Vaccine and Public Health Policy Shifts. Removal of CDC leadership and some staff resignations have impacted the CDC’s ability to provide regular and consistent guidance to its constituents that rely on this data for making decisions related to health and wellness. HHS has enacted major changes to vaccine policy, including removing certain universal childhood vaccine recommendations and shifting expert advisory roles to those who do not support traditional childhood vaccine programs. Several West Coast states have formed the West Coast Health Alliance to preserve science-based immunization recommendations, representing a more decentralized public health program where payers and providers must navigate different vaccine schedules, reporting requirements, and reimbursement, potentially creating operational complexity in managing global outbreaks.

Reduced Federal Health Spending. The OBBBA imposes a reduction in health care spending that may affect how states finance and administer their Medicaid programs, the most significant being an estimated $1 trillion reduction in funding for the program and changes in State-Directed Payments (SDPs). SDPs will be subject to annual reductions based on Medicare rates in expansion states, in effect, setting limits to the amount the state can fund its Medicaid program. Work requirements will also be instituted for healthy adults without dependents by Dec. 31, 2026. The CBO estimates that this requirement will have the greatest effect on spending and coverage. Other provisions of OBBBA may reduce Medicare spending by $326 billion over 10 years, potentially resulting in 5.3 million more uninsured people.

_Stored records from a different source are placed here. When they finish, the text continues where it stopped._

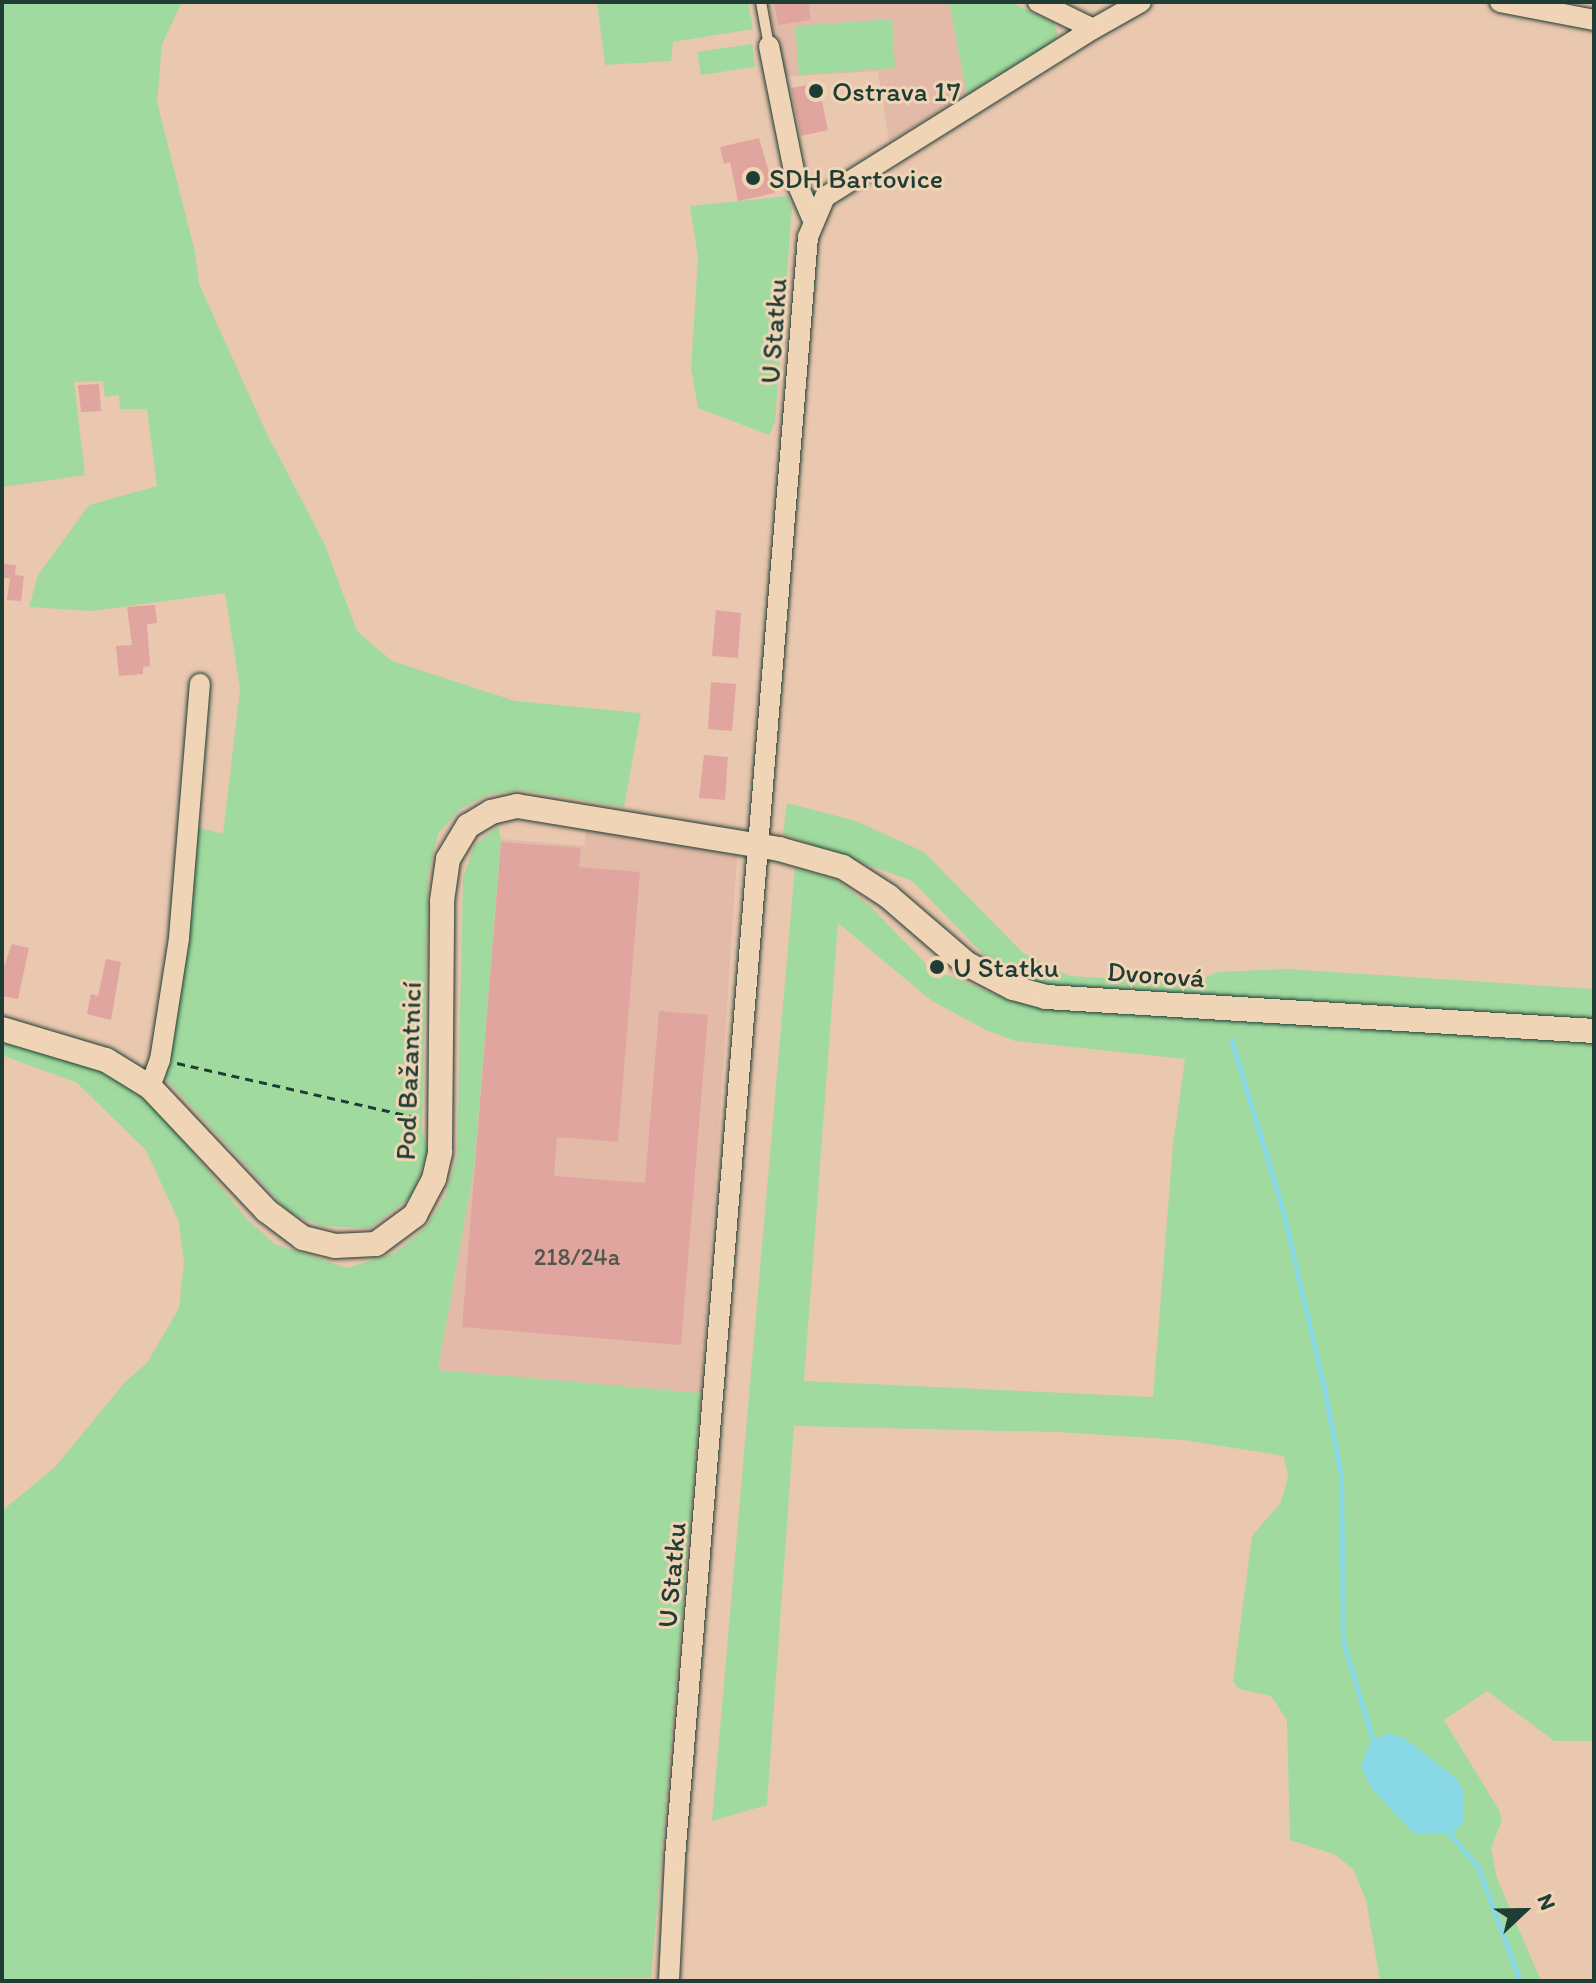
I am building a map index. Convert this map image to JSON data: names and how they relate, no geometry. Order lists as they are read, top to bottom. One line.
{"streets":{"street":["U Statku","Dvorová","Pod Bažantnicí"]},"crossings":[["U Statku","Dvorová"],["U Statku","Pod Bažantnicí"],["Dvorová","Pod Bažantnicí"]],"places":["Ostrava 17","SDH Bartovice","U Statku"],"house_numbers":["218/24a"],"north":"right"}
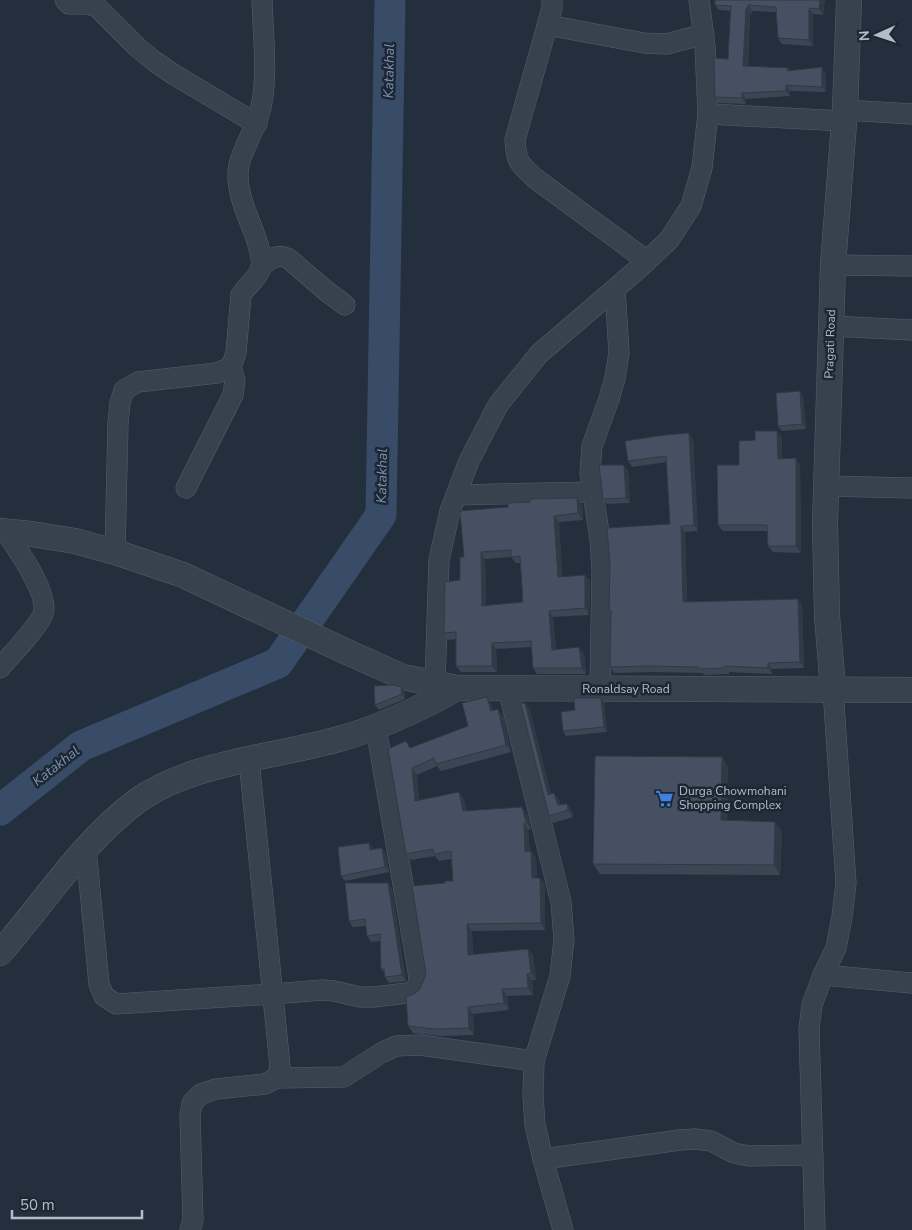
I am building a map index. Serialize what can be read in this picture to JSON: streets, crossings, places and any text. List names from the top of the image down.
{
  "streets": {
    "street": ["Pragati Road", "Ronaldsay Road"]
  },
  "crossings": [
    ["Pragati Road", "Ronaldsay Road"]
  ],
  "water": ["Katakhal"],
  "places": {
    "supermarket": ["Durga Chowmohani Shopping Complex"]
  },
  "scale_bar": "50 m",
  "north": "left"
}
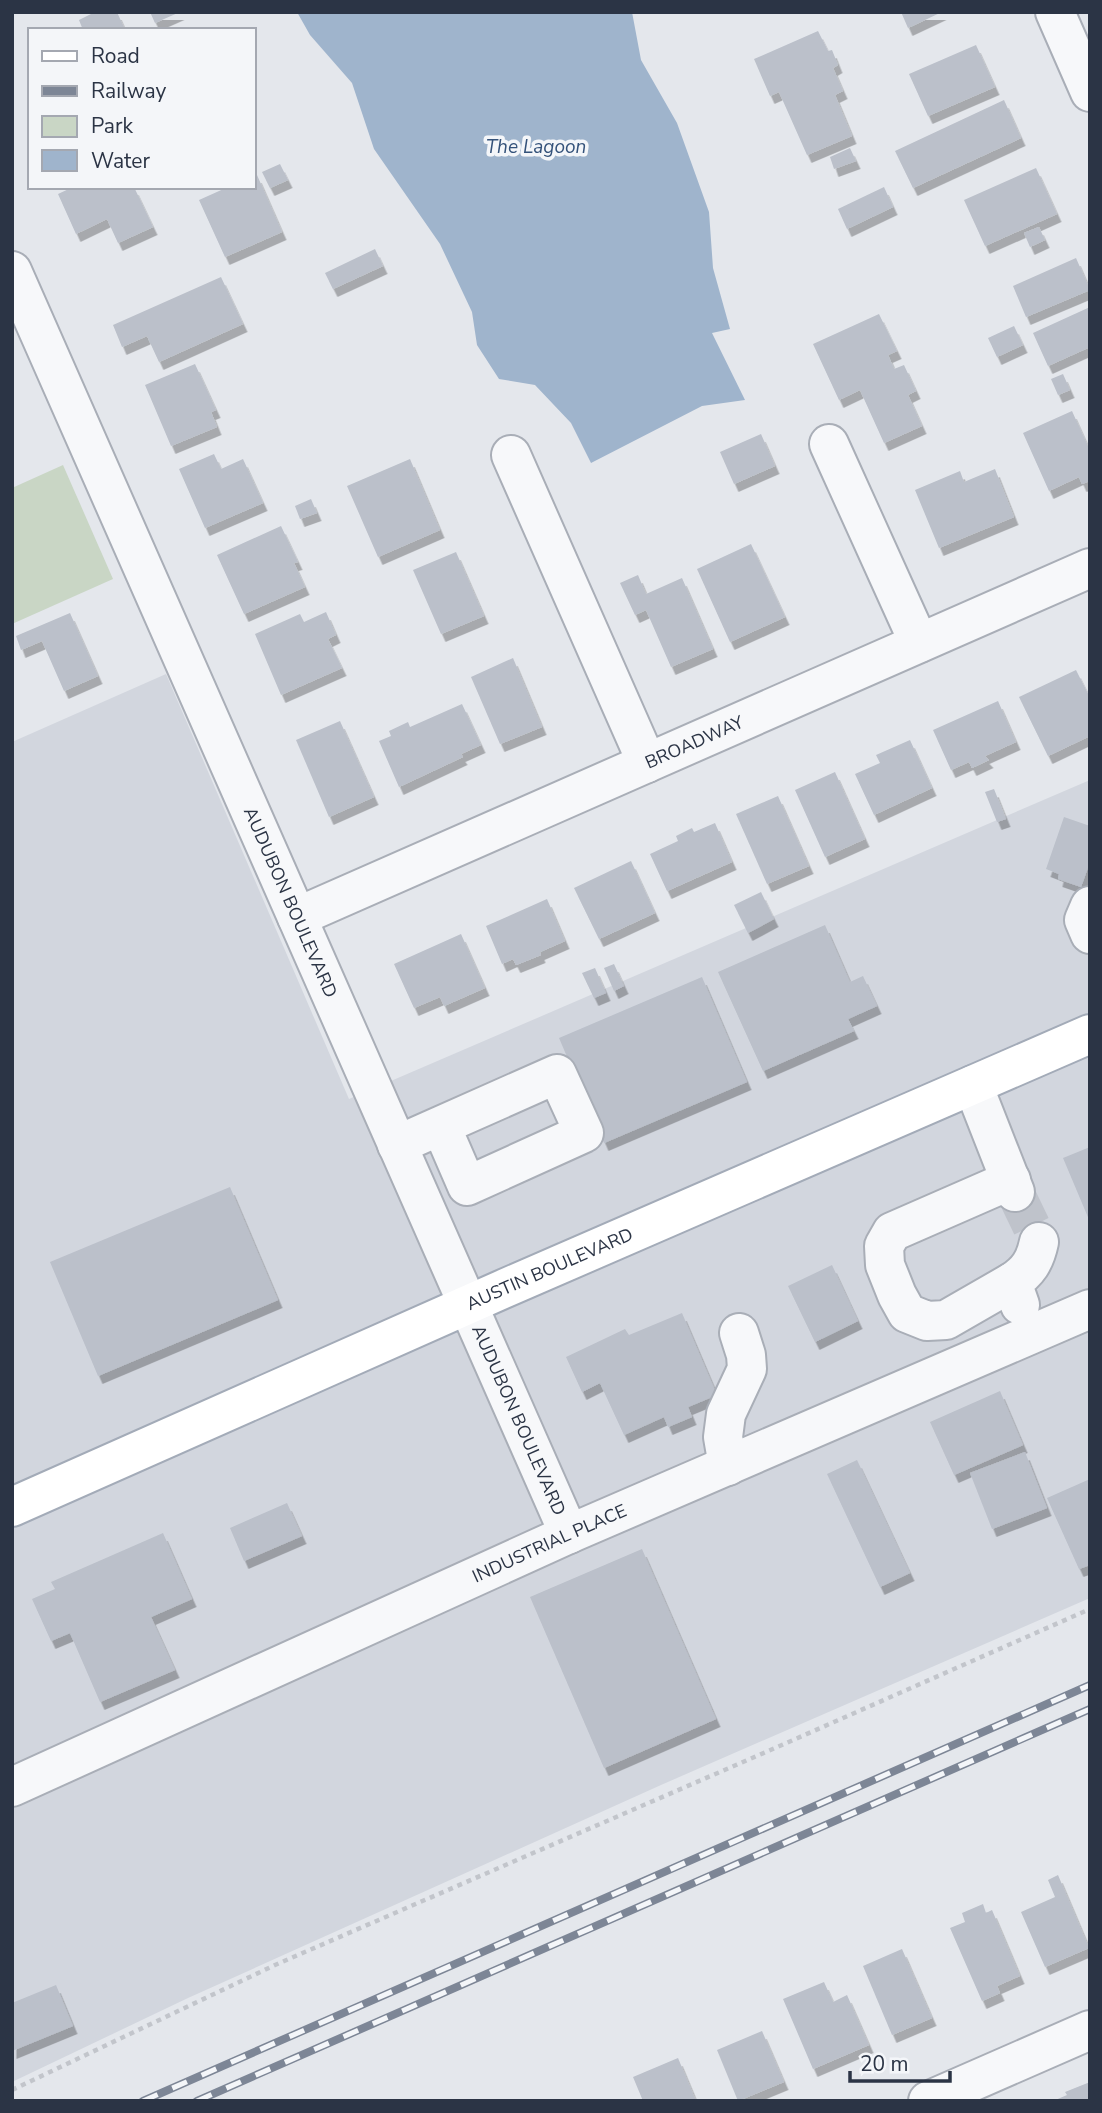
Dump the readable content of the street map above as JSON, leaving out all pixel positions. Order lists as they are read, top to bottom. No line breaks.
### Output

Health Care Access and Coverage Changes. ACA subsidies, through enhanced premium tax credits, expired at the end of 2025. Although Congress is currently trying to address alternatives to funding, enrollment in the marketplace programs has declined, leading to fewer affordable plans and increases in insurance rates. This impacts the providers, particularly those in rural communities that are already under stress. Some stakeholders consider the proposed “Rural Health Transformation Program,” intended to provide $10 billion to states from FY 2026 to 2030, insufficient to offset Medicaid losses and cover the need among rural providers. Also, the future of the Medicare program is unclear as plans, payers, enrollees, providers, and vendors try to plan for 2026 under an uncertain future Medicare policy. 

The implementation of OBBBA may affect coverage, access, costs, providers, and systems as it shifts the U.S. health care landscape towards tighter eligibility, more cost-sharing, and administrative complexity with significant implications for continuity of care, safety-net service delivery, and public health programs. 


1 With the exception of nonprofit health corporations that permit nonphysician sponsorship of a health care entity that can employ physicians.

2 See, e.g., Oregon HB 3410 and SB 951.